A small number of people living with HIV achieve something similar naturally. Known as elite controllers, they make up fewer than 1% of all people with HIV, with estimates ranging from 0.15% to 1.5%. Their immune systems suppress the virus to undetectable levels without any medication. They are not considered “cured” in the traditional sense, since the virus still exists in their bodies, but they offer a biological blueprint that researchers are studying closely.
Gene Therapy as a Possible Path Forward
The most promising route to a scalable cure is gene editing. Rather than replacing the entire immune system through a transplant, the idea is to use tools like CRISPR to cut HIV’s genetic material out of infected cells or to disable the CCR5 receptor on a patient’s own immune cells. A Phase 1 clinical trial of a therapy called EBT-101, which delivers a CRISPR-based system through an intravenous injection, is currently underway. No results have been published yet.

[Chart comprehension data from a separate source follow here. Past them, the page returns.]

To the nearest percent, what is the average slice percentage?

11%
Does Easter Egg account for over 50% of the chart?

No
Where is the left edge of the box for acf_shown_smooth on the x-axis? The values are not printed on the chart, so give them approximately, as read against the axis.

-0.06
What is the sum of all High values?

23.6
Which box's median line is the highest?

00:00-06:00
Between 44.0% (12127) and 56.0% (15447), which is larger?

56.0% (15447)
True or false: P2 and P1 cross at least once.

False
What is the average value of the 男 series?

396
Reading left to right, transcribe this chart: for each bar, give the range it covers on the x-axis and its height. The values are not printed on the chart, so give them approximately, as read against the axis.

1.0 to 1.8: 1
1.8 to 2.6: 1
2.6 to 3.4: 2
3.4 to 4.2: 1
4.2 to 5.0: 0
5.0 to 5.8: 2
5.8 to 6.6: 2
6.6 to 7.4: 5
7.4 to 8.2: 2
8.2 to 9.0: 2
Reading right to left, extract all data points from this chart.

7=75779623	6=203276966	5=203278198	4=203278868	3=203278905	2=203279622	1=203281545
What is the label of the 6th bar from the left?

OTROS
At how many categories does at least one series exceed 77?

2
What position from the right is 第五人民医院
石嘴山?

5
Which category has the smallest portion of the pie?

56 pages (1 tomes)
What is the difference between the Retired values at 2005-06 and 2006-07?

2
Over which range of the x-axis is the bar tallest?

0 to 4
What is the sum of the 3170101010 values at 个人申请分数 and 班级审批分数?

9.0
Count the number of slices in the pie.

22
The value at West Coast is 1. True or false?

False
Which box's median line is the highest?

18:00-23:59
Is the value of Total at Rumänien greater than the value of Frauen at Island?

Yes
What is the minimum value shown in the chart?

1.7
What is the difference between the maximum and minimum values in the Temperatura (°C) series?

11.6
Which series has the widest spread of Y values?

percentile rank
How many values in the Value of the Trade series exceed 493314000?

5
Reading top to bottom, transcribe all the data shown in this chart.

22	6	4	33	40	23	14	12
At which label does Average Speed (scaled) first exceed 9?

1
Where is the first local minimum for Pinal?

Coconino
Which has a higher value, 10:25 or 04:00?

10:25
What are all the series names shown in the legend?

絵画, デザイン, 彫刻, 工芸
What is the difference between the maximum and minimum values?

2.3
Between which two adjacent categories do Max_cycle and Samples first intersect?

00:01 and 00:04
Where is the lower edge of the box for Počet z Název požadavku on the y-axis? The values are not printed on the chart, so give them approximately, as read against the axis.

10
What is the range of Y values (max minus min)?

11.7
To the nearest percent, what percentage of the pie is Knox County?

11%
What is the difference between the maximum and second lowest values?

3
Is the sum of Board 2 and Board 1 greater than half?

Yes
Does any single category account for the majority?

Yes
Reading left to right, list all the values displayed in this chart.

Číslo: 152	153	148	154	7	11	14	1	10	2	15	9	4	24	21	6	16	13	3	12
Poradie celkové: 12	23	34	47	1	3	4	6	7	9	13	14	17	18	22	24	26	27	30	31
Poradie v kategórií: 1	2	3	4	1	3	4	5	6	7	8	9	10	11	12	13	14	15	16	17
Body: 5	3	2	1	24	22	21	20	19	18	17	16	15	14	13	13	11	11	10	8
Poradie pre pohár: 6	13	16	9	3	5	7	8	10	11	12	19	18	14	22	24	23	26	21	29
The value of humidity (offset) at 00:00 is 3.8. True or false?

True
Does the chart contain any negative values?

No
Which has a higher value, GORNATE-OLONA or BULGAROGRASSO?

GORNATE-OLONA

Gene therapy would bypass the need for a donor, eliminate the risks of chemotherapy and graft-versus-host disease, and potentially work for people of any ethnic background. But the technology is still in its earliest stages of human testing, and it remains unknown whether editing cells inside a living person can clear enough of the viral reservoir to achieve lasting remission. For now, the seven people who have been cured represent extraordinary individual cases rather than a replicable treatment, each one a proof of concept that the virus can be permanently defeated.